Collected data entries
Start of Block
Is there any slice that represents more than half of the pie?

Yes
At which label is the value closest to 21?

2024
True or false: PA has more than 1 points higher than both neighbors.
End of Block
Brief>
Please render all the rows above as a Markdown table with the columns No. and Line, numbering each line and omitting blank ones.

Response to the exercise>
| No. | Line |
|---|---|
| 1 | Is there any slice that represents more than half of the pie? |
| 2 | Yes |
| 3 | At which label is the value closest to 21? |
| 4 | 2024 |
| 5 | True or false: PA has more than 1 points higher than both neighbors. |